As the ongoing developement of Linux itself is undertaken almost exclusively via the Internet, it is fitting that a large number of resources can be found on the Net, and the World Wide Web, in particular. There are hundreds of sites that regroup information for Linux, including many that are aimed specifically at academic and scientific purposes. Several dozen mailing lists are available, both for beginners and developers, as well as about ten Usenet newsgroups that are exclusively devoted to Linux.

A canonical starting point is the Linux Documentation Project as it lists hundreds of other resources. The Linux Documentation Project also coordinates several books such as Installation and Getting Started, the Linux Kernel Hackers' Guide, the Linux Network Administrators' Guide, the Linux Programmers' Guide, and the Linux System Administrators' Guide. As these books are released under the GPL, they can be downloaded freely along with their sources. Installation and Getting Started has been published by O'Reilly in a slightly augmented version under the title Running Linux and can be recommended highly. The Linux Network Administrators' Guide is also available from O'Reilly.

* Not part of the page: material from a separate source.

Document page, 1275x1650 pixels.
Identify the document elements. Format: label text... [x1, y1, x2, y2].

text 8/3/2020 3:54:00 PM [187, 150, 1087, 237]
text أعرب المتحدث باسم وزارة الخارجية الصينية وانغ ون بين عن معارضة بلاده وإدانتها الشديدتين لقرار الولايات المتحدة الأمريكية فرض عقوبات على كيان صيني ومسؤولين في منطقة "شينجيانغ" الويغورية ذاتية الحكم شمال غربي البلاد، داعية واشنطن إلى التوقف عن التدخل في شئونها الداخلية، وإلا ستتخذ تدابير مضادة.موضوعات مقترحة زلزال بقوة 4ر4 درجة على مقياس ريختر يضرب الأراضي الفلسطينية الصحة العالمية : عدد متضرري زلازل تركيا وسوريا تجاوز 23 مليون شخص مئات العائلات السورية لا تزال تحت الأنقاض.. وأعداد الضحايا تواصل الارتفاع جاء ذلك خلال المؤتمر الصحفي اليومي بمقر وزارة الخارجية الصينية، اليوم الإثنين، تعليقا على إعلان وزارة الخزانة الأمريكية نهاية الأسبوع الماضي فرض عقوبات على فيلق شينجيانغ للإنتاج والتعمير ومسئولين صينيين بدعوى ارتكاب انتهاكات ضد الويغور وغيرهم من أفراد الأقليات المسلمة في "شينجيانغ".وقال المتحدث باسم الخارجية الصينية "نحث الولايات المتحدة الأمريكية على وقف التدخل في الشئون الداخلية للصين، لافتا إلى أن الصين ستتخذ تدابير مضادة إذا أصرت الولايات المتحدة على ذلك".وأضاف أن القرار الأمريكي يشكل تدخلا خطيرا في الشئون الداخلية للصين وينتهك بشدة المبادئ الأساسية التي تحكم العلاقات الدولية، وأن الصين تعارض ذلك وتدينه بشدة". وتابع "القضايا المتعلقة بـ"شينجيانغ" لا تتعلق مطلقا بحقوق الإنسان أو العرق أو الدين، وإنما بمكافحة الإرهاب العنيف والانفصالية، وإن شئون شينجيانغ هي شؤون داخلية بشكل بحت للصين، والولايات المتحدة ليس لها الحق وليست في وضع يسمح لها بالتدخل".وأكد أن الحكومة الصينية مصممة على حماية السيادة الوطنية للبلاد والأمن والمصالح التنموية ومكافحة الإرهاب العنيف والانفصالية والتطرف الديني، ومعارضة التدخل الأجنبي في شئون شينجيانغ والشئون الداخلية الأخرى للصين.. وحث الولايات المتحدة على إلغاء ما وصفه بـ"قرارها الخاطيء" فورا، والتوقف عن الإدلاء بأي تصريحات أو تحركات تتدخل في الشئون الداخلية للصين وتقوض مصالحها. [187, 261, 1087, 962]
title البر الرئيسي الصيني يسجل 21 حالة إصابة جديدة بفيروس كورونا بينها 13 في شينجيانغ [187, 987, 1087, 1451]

Moreover, the Linux Documentation Project coordinates a series of HOWTOs and mini-HOWTOs. By now, over 70 HOWTOs and over 90 mini-HOWTOs have been written. They each address a particular topic, and while they greatly vary in sophistication and detail, they all can usually be relied upon as a succint and reliable source of first-hand information. Finally, the Linux Documentation Project coordinated the Linux manual pages, a small series of FAQs and the Linux Gazette, an on-line periodical.

There are two standard archives. The first, sunsite.unc.edu, hosts all major distributions, applications and the complete kernel sources. The second, tsx-11.mit.edu, is more devoted to current development projects. Both machines have many mirrors sites throughout the world.

Usenet carries ten different newsgroups in the comp.os.linux.* hierarchy which are all fairly high-traffic:

Searching these newsgroups with Altavista or DejaNews is often an efficient way to find answers to specific questions.

On paper, and other than the aforementioned Running Linux book by Welsh and Kaufman, a total of over 50 books have now been published and are available in local bookstores. Also, the monthly Linux Journal magazine provides good and detailed information on different aspects of Linux.

As for installations of Linux, several Linux distributions are available which are all described in detail in a special Distribution-HOWTO. The older Slackware distribution used to be widespread, but currently the two dominant Linux distributions are Red Hat and Debian. While Red Hat is a commercial enterprise, it still has to oblige the licensing terms of the GNU GPL and allow for free downloads of its product from ftp sites. Debian is the only non-profit organization among the Linux distributions. It is produced by 200 volunteers with a focus on both technical excellence and stability. For those two reasons, it is, for example, used in the Space Shuttle mission STS-94 that leaves into orbit on the day of this presentation.

8. Summary

Linux is a very powerful operating system. It can benefit computational economists for a wide variety of tasks as it

  • can run all applications that are common in research
  • can be used to code in almost any programming language
  • can handle every networking job as client or server
  • can interoperate with almost every other operating system
  • is very efficient in its use of resources, fast and reliable
  • is a lot of fun to work with and learn about.

9. Acknowledgements

This paper, as well as my personal and professional use of Linux over the last three years, has profited from the execellent information provided by both the Linux Documentation Project, and the Linux HOWTOs in particular. Thanks go also to the Linux community at large, and specifically the other members of the Debian Project. It should be noted that the information that is provided here about the Debian Project is not impartial as I have been contributing to Debian as a package maintainer since July 1995.